# Dessert Cuisine of Oriol Balaguer ??



## pjm333 (Nov 6, 2001)

Has anyone read this book or have it, was just curious before i pay $130.00.. thanks

Pat..


----------



## w.debord (Mar 6, 2001)

Yes, I own a copy.

Did you want an opinion on it? Oh well, I'll give mine anyway.

I have mixed emotions on it. Yes it's interesting but can I sell his style to my clients, no way. His plated desserts are very minimalist/clean. Nothing overly fussed, yet his portions are small and demanding to arrange in volume, because much of it is "ala minute". He does have a couple cakes (maybe 10 or so), but nothing overwhelming different- similar to what you'd find in Herme' or Bellouet books. His ingredient lists are interesting and leave me wondering what many items are. So it will be a challenge to buy in many items. 

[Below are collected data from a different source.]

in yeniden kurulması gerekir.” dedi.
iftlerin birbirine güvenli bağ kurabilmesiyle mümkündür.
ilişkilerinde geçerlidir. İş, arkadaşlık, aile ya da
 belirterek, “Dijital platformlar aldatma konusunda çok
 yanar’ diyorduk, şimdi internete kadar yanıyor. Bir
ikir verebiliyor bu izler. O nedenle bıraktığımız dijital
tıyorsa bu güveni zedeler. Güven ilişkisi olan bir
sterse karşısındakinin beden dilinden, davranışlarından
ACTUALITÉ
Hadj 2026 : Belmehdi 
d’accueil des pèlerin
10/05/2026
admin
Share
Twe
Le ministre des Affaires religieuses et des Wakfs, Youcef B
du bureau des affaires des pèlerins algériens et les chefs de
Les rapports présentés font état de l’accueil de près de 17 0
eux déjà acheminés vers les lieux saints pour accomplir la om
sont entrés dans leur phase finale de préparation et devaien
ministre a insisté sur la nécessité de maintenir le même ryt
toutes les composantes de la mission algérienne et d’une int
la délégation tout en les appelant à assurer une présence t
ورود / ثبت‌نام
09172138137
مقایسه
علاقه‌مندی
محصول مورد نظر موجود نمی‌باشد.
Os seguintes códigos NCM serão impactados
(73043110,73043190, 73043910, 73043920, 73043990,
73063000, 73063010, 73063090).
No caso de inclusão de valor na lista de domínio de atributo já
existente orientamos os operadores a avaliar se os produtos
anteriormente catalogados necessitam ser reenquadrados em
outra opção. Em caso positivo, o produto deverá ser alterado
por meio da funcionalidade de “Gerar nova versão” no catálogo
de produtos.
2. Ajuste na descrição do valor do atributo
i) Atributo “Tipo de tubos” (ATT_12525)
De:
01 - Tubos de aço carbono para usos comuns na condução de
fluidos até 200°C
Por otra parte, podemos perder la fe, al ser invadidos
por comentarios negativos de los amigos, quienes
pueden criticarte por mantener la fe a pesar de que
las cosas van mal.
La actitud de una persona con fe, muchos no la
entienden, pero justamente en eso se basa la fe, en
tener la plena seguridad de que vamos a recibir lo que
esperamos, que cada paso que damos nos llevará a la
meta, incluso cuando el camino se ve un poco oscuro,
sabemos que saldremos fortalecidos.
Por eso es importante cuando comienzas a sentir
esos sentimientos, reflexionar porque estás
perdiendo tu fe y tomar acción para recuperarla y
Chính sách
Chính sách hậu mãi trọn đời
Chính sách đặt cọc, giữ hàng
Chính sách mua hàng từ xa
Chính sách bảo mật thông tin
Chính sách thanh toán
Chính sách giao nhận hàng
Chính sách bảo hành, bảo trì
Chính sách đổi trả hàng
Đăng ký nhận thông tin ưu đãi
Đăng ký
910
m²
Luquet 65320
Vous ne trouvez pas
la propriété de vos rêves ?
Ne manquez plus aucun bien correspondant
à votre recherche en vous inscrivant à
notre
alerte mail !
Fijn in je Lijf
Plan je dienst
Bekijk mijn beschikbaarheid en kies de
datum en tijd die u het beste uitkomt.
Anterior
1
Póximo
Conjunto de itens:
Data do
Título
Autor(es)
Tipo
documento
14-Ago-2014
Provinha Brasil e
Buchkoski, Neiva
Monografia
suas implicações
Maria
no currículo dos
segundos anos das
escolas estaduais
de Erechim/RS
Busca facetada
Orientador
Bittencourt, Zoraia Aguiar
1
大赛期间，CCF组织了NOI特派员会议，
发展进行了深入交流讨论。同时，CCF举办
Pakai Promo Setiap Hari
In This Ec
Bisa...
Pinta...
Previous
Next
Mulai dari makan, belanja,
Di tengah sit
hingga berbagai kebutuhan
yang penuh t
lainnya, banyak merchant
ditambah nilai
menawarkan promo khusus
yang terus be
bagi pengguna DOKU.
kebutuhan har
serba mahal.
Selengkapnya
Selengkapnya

Am I glad I own a copy, yes. Does it move me the same way Herme does, no. Mainly because I can't see reproducing very much out of his book.

*But I will note that I've thought that about other books, let them sit on my shelfs for awhile. Then I'd force myself to work out it and I'd do a 180 and love everything I tried. So perhaps this book is in the resting stage and I need to digest it's message and learn from it.


----------



## lamington (May 2, 2003)

I have a copy on the way to me, but have browsed through it in my local cookbook supplier. Whether you will enjoy it is very much a matter of taste and goals. As W.DeBord notes, much of the food is not suitable for many venues/clientele. On the other hand, the recipes can serve as fantastic inspiration. The photography is magnificent and the presentation too. It is in the same vein as Los Postres de el Bulli, but perhaps less analytical. I got a friend of mine to pick up a copy in London before flying back to Australia and I paid GBP70, which is somewhat less than USD130, so you might be able to source it cheaper than whichever supplier you had considered so far.

--lamington


----------



## pjm333 (Nov 6, 2001)

w,debored,lamington
Thank you...I did want your opinions also..I have never heard that much of hime before like herem or bau and was just wondering before i add to my 200 + cookbook collection !! I saw his book on chipsbooks.com and my co worker has asked me about hime also..... thanks again

Pat..


----------